It's a fairy-tale ending 45 years in the making. But Paul and Marion Caruso, of Tunkhannock, Pa., say it's been worth every minute of waiting for the day they'd finally have their wedding photos — photos that were miraculously pulled from a scrap yard in Scranton.
Paul Caruso was working at a skating rink back in the early '60s when he met Marion, the person who would become his wife soon after they graduated high school. When the teenage lovers got married in 1965, they had wedding photos taken, but didn't have the money to buy any copies for themselves.
"It was tough, but we just had to forgo it," Paul explained. "It was something that you'd love to have, but we just couldn't afford it. So we moved on and forgot about it."
Marion noted, "Eventually I thought we'd get them, but then the kids came along, you know, two years later, and it was like their pictures were more important than ours were."

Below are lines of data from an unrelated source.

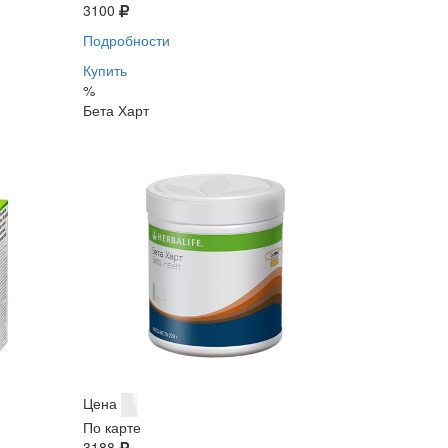
3100
Подробности
Купить
%
Бета Харт
Цена
По карте
3188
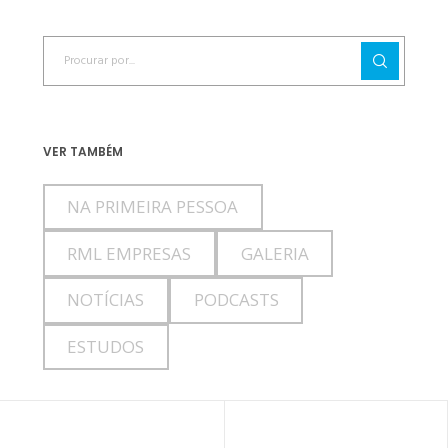
VER TAMBÉM
NA PRIMEIRA PESSOA
RML EMPRESAS
GALERIA
NOTÍCIAS
PODCASTS
ESTUDOS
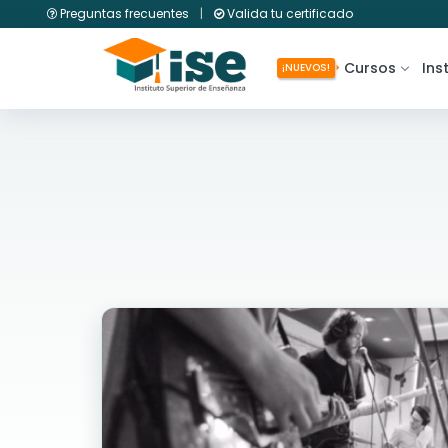
Preguntas frecuentes
|
Valida tu certificado
Cursos
Ins
¡NUEVOS!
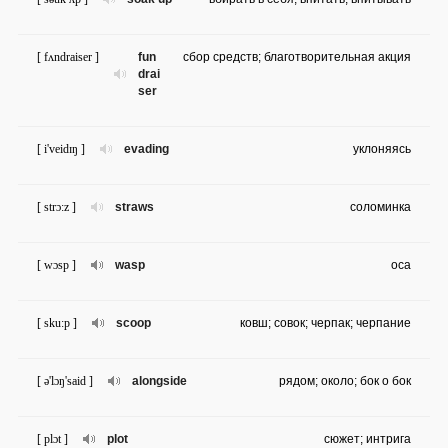
[ fʌndraiser ]
fun
сбор средств; благотворительная акция
drai
ser
[ i'veidɪŋ ]
evading
уклоняясь
[ strɔ:z ]
straws
соломинка
[ wɔsp ]
wasp
оса
[ sku:p ]
scoop
ковш; совок; черпак; черпание
[ ə'lɔŋ'said ]
alongside
рядом; около; бок о бок
[ plɔt ]
plot
сюжет; интрига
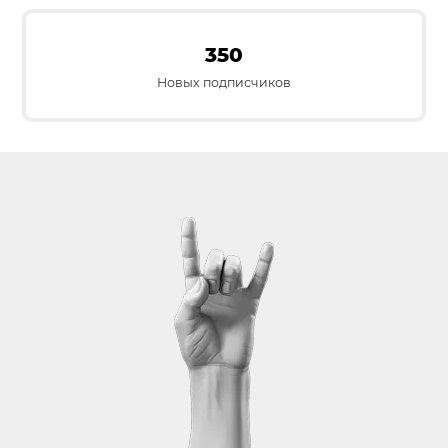
350
Новых подписчиков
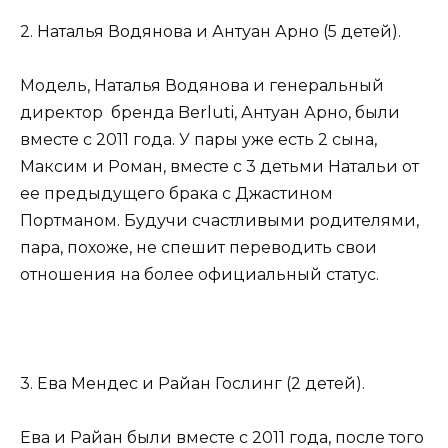
2. Наталья Водянова и Антуан Арно (5 детей).
Модель, Наталья Водянова и генеральный
директор бренда Berluti, Антуан Арно, были
вместе с 2011 года. У пары уже есть 2 сына,
Максим и Роман, вместе с 3 детьми Натальи от
ее предыдущего брака с Джастином
Портманом. Будучи счастливыми родителями,
пара, похоже, не спешит переводить свои
отношения на более официальный статус.
3. Ева Мендес и Райан Гослинг (2 детей).
Ева и Райан были вместе с 2011 года, после того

So Paul and Marion put the pictures on the back burner — out of sight, out of mind — for decades. But by chance, over the years, the wedding photographer — who also ran a scrap yard — became a business associate of Paul's, and occasionally offered to let him look through old negatives to find the photos.
It was an offer Paul declined, until the photographer passed away earlier this year. Thousands of negatives were stored at the scrap yard in 55-gallon tanks. At the photographer's son's urging, the Carusos decided to dig in and see if they could find theirs.
"Little did we know there was no names on them, there was no dates, just some kind of a code number on them," Paul said.
They spent hours holding up the negatives, with just a glimmer of hope that they would find their needle in a haystack.
After a few hours, Paul took a break, and it was Marion who made the big discovery. She recalled, "I was screaming, and I looked at it, and my heart just, I started to cry."
Another local photographer was able to restore the photos, and the rest, as they say, is history.
"All of a sudden they came out of nowhere," Paul said. "I just feel very honored to have them." Marion added, "It makes me think about all the courage we had to take that step. And that if you really love each other, and you give more than 50 percent, you give 150 percent to each other, that it can work."
Marion said she spotted their negative thanks to the couple's 1960s styles — with her "Mary Tyler Moore flip" and Paul's "slicked-back wannabe Elvis" hairstyle.